» Directions
Could you filter the records below and return each line that holds "world"?

(Listed entries begins)

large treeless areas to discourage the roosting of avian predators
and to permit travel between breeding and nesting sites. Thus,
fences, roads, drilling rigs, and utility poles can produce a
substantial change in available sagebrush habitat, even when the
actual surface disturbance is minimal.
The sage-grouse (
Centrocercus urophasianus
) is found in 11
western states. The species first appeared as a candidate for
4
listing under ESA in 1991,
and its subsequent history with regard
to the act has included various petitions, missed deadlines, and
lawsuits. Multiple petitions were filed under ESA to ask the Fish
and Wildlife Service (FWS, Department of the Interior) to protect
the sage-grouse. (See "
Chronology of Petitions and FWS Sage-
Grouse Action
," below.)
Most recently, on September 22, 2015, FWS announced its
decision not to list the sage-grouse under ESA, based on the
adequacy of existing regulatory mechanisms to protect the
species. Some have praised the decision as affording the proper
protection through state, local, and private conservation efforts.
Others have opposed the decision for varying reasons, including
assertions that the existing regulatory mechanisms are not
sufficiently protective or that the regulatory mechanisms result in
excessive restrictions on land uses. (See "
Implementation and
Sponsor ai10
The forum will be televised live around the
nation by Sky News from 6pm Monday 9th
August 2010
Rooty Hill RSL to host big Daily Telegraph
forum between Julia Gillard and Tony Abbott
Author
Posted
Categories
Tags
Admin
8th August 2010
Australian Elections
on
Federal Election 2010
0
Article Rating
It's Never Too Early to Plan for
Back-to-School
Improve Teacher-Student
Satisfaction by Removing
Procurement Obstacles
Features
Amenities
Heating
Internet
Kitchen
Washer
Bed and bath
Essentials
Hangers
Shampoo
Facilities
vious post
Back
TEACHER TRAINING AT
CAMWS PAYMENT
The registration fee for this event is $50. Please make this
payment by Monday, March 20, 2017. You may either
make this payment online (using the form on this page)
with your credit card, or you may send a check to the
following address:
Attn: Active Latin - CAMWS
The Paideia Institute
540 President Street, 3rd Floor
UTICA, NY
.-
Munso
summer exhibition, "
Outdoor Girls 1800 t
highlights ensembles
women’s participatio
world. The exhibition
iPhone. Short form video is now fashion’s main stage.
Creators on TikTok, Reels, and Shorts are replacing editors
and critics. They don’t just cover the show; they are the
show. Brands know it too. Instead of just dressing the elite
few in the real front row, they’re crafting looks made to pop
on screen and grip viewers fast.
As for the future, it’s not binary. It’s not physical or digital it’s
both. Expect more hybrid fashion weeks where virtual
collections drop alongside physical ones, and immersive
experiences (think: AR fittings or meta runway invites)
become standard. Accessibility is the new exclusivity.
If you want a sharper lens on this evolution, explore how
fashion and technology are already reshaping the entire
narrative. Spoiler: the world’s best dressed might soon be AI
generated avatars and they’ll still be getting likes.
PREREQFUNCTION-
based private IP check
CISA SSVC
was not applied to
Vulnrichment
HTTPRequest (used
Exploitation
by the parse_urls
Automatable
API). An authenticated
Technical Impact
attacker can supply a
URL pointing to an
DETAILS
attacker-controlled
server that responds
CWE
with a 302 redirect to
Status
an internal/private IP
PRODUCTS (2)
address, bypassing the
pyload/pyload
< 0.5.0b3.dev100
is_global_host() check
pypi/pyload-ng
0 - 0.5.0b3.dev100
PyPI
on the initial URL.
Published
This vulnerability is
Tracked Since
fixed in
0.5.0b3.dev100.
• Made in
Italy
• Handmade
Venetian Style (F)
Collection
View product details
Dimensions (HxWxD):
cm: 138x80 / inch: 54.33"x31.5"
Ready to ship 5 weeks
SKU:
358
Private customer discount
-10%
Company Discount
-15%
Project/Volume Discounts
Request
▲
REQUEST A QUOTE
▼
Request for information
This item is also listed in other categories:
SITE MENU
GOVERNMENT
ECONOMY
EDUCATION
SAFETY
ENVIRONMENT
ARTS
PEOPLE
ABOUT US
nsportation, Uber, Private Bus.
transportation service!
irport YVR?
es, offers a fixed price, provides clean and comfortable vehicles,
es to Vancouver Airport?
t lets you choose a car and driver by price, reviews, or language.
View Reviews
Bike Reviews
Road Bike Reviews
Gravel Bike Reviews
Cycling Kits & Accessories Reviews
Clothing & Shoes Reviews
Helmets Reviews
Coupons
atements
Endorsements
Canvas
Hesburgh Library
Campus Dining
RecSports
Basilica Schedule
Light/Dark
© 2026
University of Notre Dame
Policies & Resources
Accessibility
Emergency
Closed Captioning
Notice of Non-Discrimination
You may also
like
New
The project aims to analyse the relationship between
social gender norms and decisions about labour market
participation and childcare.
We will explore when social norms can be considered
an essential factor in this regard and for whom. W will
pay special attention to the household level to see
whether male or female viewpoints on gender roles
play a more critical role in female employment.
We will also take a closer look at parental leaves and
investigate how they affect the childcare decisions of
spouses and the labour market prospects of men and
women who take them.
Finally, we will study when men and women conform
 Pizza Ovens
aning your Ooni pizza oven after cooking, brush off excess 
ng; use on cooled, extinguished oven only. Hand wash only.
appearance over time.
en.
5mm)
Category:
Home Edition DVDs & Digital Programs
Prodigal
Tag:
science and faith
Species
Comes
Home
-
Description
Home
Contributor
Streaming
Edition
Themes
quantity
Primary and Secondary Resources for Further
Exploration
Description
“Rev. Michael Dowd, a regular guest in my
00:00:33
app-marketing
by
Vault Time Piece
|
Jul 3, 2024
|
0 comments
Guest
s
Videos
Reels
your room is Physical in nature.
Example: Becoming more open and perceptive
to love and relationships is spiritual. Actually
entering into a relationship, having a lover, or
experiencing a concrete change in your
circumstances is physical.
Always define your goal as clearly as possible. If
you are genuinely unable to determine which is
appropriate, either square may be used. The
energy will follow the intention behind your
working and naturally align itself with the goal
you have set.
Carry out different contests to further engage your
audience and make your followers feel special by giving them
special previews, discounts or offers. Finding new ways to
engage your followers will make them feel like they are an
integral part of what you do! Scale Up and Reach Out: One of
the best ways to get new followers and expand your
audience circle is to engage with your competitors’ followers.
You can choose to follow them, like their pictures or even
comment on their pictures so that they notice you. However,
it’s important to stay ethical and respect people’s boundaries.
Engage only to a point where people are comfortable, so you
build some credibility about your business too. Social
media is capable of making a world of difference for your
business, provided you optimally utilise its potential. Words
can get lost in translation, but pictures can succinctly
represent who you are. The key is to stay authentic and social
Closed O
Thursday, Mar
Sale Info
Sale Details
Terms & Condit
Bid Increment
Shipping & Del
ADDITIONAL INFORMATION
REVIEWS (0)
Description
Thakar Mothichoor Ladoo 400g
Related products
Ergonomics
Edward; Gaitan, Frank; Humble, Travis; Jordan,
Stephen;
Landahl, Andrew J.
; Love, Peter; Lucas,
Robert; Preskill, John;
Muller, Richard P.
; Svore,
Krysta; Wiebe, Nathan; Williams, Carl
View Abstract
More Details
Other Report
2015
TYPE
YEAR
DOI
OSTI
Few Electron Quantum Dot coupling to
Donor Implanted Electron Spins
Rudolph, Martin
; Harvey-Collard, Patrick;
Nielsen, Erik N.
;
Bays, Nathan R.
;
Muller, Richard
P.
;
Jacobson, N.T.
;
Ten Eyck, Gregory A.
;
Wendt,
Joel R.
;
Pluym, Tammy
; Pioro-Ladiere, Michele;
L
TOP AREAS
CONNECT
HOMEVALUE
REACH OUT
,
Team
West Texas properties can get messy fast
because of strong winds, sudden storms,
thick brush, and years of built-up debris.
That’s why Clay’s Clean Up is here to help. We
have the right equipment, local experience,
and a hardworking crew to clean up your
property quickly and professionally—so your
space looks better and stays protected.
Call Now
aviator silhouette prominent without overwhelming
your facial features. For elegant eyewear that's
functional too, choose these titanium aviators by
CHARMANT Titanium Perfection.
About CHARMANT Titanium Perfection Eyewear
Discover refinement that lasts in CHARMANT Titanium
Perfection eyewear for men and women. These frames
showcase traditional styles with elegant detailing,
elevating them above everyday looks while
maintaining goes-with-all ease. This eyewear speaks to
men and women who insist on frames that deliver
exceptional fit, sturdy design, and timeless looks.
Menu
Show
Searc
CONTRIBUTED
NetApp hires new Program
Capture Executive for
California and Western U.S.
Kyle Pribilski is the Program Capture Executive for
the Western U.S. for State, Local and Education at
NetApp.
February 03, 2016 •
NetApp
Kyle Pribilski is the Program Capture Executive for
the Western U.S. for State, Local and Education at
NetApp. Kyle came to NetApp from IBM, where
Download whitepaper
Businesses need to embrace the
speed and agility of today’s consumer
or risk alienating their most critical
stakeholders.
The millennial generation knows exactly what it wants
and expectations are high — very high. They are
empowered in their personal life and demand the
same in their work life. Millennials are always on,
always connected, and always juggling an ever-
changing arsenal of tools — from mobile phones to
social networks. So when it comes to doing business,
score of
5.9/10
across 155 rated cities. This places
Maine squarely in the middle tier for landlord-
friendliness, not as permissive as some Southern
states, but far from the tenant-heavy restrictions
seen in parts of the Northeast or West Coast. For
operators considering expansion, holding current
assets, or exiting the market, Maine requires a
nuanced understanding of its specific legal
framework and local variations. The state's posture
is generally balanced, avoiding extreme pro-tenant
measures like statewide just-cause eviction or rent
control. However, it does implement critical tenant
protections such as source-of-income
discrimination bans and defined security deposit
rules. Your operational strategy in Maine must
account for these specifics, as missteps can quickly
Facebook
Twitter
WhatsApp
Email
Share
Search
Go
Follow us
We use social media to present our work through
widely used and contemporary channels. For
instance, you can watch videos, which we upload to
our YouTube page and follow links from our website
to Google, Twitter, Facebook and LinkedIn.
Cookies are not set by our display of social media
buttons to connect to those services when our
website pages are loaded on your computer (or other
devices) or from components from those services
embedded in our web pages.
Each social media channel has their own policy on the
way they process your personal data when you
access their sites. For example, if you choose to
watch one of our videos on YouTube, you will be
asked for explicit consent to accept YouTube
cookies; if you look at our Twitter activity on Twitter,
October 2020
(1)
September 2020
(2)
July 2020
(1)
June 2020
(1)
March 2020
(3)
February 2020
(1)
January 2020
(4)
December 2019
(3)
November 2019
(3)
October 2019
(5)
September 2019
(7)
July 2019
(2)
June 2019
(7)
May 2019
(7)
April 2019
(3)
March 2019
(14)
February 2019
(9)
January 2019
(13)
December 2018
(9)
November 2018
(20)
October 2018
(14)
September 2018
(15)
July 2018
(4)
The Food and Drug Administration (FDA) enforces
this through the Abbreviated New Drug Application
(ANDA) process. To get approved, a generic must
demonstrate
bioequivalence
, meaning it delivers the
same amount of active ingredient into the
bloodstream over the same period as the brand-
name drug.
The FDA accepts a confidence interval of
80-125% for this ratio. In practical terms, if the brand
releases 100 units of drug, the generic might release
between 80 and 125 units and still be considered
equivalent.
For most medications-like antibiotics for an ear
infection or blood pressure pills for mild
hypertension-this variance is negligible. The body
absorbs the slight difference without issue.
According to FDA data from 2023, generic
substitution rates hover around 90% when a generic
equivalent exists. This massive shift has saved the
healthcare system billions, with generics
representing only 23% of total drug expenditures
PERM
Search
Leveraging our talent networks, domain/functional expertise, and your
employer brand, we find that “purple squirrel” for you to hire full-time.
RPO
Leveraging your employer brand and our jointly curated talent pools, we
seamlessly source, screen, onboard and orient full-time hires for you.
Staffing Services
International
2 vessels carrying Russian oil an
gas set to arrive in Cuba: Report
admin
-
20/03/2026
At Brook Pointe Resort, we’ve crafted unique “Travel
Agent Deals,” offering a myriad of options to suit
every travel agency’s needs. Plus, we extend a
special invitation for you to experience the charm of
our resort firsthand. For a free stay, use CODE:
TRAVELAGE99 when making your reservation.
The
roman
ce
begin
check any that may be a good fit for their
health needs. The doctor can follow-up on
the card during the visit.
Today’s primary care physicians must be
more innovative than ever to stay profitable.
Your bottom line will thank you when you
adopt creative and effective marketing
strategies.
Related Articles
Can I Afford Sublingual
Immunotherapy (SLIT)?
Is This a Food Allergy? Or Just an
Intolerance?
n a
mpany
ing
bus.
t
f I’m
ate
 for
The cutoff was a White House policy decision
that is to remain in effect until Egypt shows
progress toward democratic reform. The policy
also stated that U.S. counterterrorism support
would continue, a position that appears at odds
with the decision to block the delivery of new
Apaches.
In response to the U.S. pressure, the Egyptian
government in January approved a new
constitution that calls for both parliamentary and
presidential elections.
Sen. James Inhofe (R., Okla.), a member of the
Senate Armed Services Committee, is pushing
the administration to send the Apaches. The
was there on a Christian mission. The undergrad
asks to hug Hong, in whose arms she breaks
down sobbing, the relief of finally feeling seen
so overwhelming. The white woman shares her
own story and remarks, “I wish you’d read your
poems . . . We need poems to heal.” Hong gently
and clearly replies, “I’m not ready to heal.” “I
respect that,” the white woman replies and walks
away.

(Listed entries ends)

» Written solution
world. The exhibition
narrative. Spoiler: the world’s best dressed might soon be AI
media is capable of making a world of difference for your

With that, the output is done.